▶ [Task instructions]:
Scan the entries for lines with the word "have", then copy those lines.

▶ [Supplied data]:
-- Opening Marker --
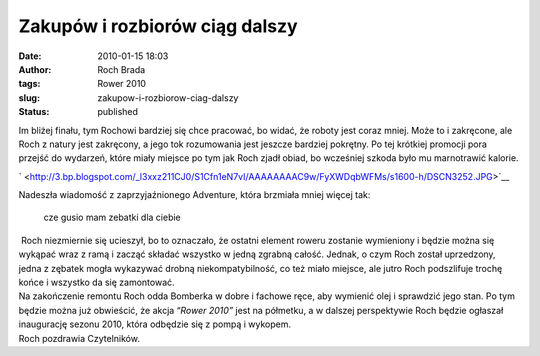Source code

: Zakupów i rozbiorów ciąg dalszy
###############################
:date: 2010-01-15 18:03
:author: Roch Brada
:tags: Rower 2010
:slug: zakupow-i-rozbiorow-ciag-dalszy
:status: published

| Im bliżej finału, tym Rochowi bardziej się chce pracować, bo widać, że roboty jest coraz mniej. Może to i zakręcone, ale Roch z natury jest zakręcony, a jego tok rozumowania jest jeszcze bardziej pokrętny. Po tej krótkiej promocji pora przejść do wydarzeń, które miały miejsce po tym jak Roch zjadł obiad, bo wcześniej szkoda było mu marnotrawić kalorie.

.. raw:: html

   <div class="separator" style="clear: both; text-align: center;">

` <http://3.bp.blogspot.com/_l3xxz211CJ0/S1Cfn1eN7vI/AAAAAAAAC9w/FyXWDqbWFMs/s1600-h/DSCN3252.JPG>`__

.. raw:: html

   </div>

| Nadeszła wiadomość z zaprzyjaźnionego Adventure, która brzmiała mniej więcej tak:

   cze gusio
   mam zebatki dla ciebie

|  Roch niezmiernie się ucieszył, bo to oznaczało, że ostatni element roweru zostanie wymieniony i będzie można się wykąpać wraz z ramą i zacząć składać wszystko w jedną zgrabną całość. Jednak, o czym Roch został uprzedzony, jedna z zębatek mogła wykazywać drobną niekompatybilność, co też miało miejsce, ale jutro Roch podszlifuje trochę końce i wszystko da się zamontować.
| Na zakończenie remontu Roch odda Bomberka w dobre i fachowe ręce, aby wymienić olej i sprawdzić jego stan. Po tym będzie można już obwieścić, że akcja “\ *Rower 2010”* jest na półmetku, a w dalszej perspektywie Roch będzie ogłaszał inaugurację sezonu 2010, która odbędzie się z pompą i wykopem.
| Roch pozdrawia Czytelników.

.. raw:: html

   </p>
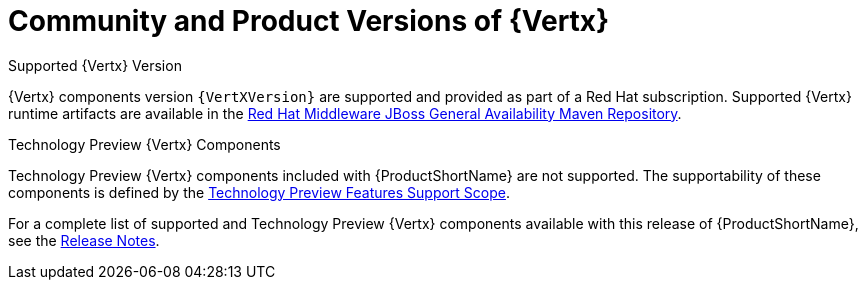 [[vertx-community-and-product-versions]]
= Community and Product Versions of {Vertx}

.Supported {Vertx} Version

{Vertx} components version `{VertXVersion}` are supported and provided as part of a Red Hat subscription.
Supported {Vertx} runtime artifacts are available in the link:https://maven.repository.redhat.com/ga/[Red Hat Middleware JBoss General Availability Maven Repository^].

.Technology Preview {Vertx} Components

Technology Preview {Vertx} components included with {ProductShortName} are not supported. The supportability of these components is defined by the link:https://access.redhat.com/support/offerings/techpreview/[Technology Preview Features Support Scope^].

For a complete list of supported and Technology Preview {Vertx} components available with this release of {ProductShortName}, see the link:https://access.redhat.com/documentation/en-us/red_hat_openshift_application_runtimes/1/html-single/red_hat_openshift_application_runtimes_release_notes/#rn-runtime-components-vertx[Release Notes^].
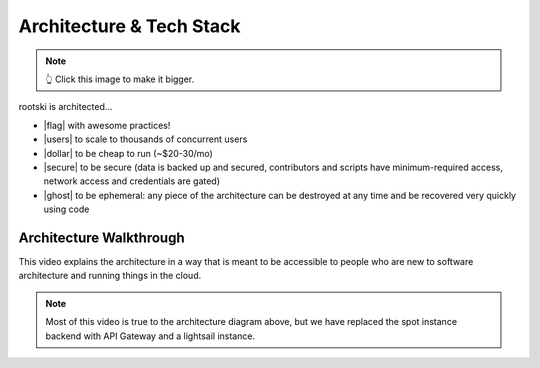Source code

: .. _architecture-page:

==========================
Architecture & Tech Stack
==========================

.. drawio-image:: ./rootski-architecture.drawio
    :format: svg
    :target: /_images/rootski-architecture.svg

.. note:: 👆 Click this image to make it bigger.

.. |secure| raw:: html

   <i class="fa-solid fa-lock" style="color: #03a9f4"></i>

.. |dollar| raw:: html

   <i class="fa-solid fa-dollar" style="color: #03a9f4"></i>

.. |users| raw:: html

   <i class="fa-solid fa-users" style="color: #03a9f4"></i>

.. |ghost| raw:: html

   <i class="fa-solid fa-ghost" style="color: #03a9f4"></i>

.. |flag| raw:: html

   <i class="fa-solid fa-flag" style="color: #03a9f4"></i>

rootski is architected...

- |flag| with awesome practices!
- |users| to scale to thousands of concurrent users
- |dollar| to be cheap to run (~$20-30/mo)
- |secure| to be secure (data is backed up and secured, contributors and scripts
  have minimum-required access, network access and credentials are gated)
- |ghost| to be ephemeral: any piece of the architecture can be destroyed at any time
  and be recovered very quickly using code

Architecture Walkthrough
----------------------------------------------

This video explains the architecture in a way that is meant to be accessible
to people who are new to software architecture and running things in the cloud.

.. note::

    Most of this video is true to the architecture diagram above, but we
    have replaced the spot instance backend with API Gateway and a lightsail instance.

.. raw:: html

    <iframe width="560" height="315" src="https://www.youtube.com/embed/vlgTCXt9pBU"
      title="YouTube video player" frameborder="0"
      allow="accelerometer; autoplay; clipboard-write; encrypted-media; gyroscope; picture-in-picture"
      allowfullscreen>
    </iframe>
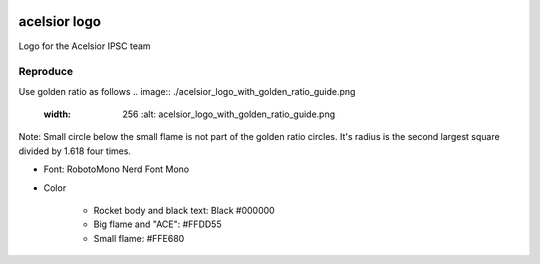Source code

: .. image:: ./acelsior_logo_1280_720.png
	 :width: 256
	 :alt: acelsior_logo_1280_720.png

acelsior logo
-------------
Logo for the Acelsior IPSC team
	 
Reproduce
=========
Use golden ratio as follows
.. image:: ./acelsior_logo_with_golden_ratio_guide.png
   :width: 256
	 :alt: acelsior_logo_with_golden_ratio_guide.png
Note: Small circle below the small flame is not part of the golden ratio
circles. It's radius is the second largest square divided by 1.618 four times.

- Font: RobotoMono Nerd Font Mono

- Color

	- Rocket body and black text: Black #000000
	- Big flame and "ACE": #FFDD55
	- Small flame: #FFE680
-- Closing Marker --
▶ [Answer for the task]:
  have minimum-required access, network access and credentials are gated)
    have replaced the spot instance backend with API Gateway and a lightsail instance.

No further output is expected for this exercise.